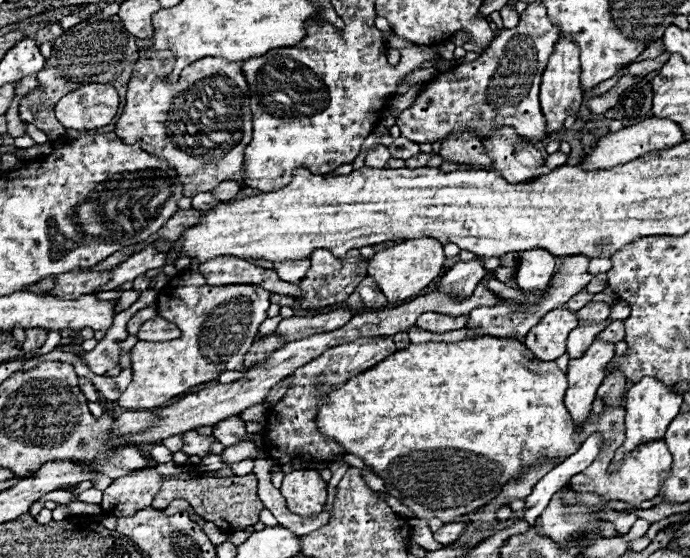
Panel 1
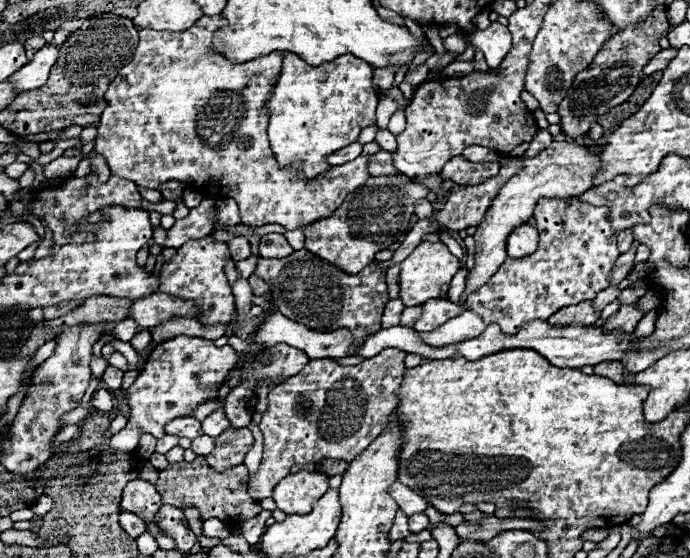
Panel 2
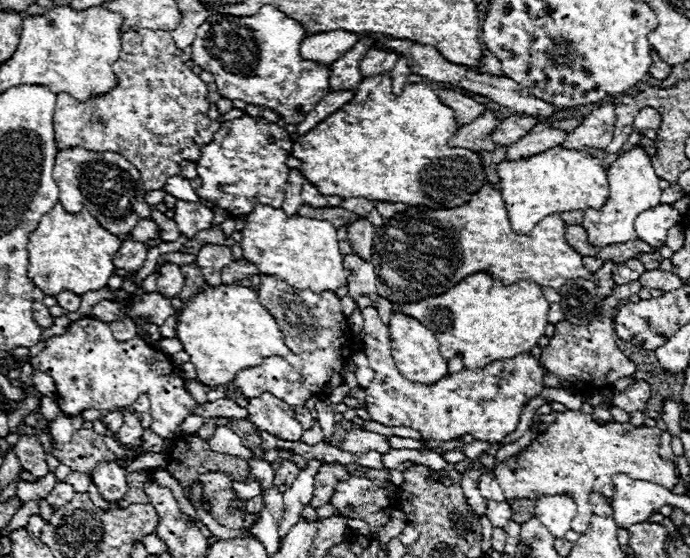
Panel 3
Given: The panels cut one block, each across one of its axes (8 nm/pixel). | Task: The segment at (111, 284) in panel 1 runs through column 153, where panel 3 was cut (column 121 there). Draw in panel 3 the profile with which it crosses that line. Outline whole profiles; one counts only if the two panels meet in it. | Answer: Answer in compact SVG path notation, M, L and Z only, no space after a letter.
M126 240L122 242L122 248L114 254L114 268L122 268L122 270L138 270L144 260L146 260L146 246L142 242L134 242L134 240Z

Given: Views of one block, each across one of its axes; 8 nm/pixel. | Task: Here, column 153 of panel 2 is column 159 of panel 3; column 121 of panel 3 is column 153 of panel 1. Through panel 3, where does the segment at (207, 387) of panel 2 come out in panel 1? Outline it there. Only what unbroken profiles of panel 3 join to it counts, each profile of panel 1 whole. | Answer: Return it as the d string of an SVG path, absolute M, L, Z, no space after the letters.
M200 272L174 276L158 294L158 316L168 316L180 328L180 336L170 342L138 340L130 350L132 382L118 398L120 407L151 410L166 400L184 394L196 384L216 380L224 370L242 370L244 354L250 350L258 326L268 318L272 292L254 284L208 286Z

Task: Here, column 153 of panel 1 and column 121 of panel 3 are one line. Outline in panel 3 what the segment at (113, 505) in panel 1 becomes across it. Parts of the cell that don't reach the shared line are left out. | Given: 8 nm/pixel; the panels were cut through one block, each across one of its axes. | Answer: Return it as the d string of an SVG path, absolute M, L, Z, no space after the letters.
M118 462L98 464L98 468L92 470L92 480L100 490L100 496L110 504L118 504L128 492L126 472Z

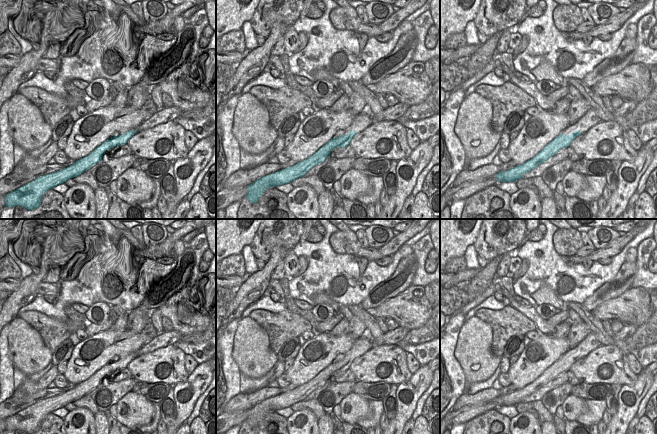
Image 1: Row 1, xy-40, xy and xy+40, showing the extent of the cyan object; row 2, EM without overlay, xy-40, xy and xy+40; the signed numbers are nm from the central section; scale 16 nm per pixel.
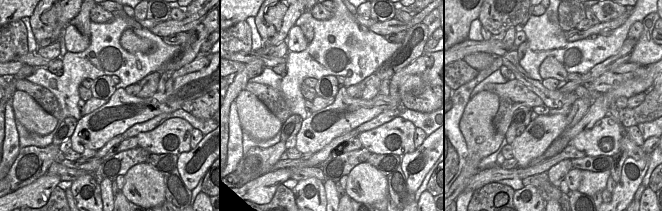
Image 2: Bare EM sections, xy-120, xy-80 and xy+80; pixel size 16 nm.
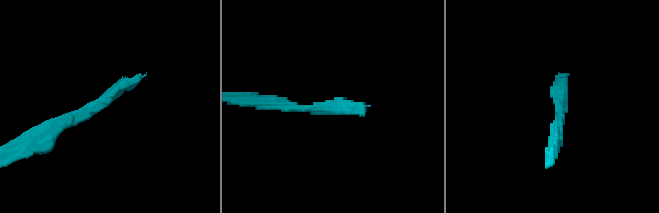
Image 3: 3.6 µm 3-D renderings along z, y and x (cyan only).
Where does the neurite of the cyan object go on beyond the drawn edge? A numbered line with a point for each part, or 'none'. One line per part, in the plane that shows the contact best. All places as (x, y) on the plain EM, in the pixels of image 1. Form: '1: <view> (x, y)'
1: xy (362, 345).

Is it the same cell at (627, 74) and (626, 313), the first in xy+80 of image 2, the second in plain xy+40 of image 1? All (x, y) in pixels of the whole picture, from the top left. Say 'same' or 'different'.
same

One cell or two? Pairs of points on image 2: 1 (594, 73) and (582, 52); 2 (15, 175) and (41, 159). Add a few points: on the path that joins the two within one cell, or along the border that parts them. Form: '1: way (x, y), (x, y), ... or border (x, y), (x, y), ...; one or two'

▶ [Work to complete]:
Extract the part of the records that opens with the line containing "Image 1: Row" and closes with the line containing "Image 3: 3.6". Take only those lines, exactly, and no pictures.

▶ [Reply to the task]:
Image 1: Row 1, xy-40, xy and xy+40, showing the extent of the cyan object; row 2, EM without overlay, xy-40, xy and xy+40; the signed numbers are nm from the central section; scale 16 nm per pixel.
Image 2: Bare EM sections, xy-120, xy-80 and xy+80; pixel size 16 nm.
Image 3: 3.6 µm 3-D renderings along z, y and x (cyan only).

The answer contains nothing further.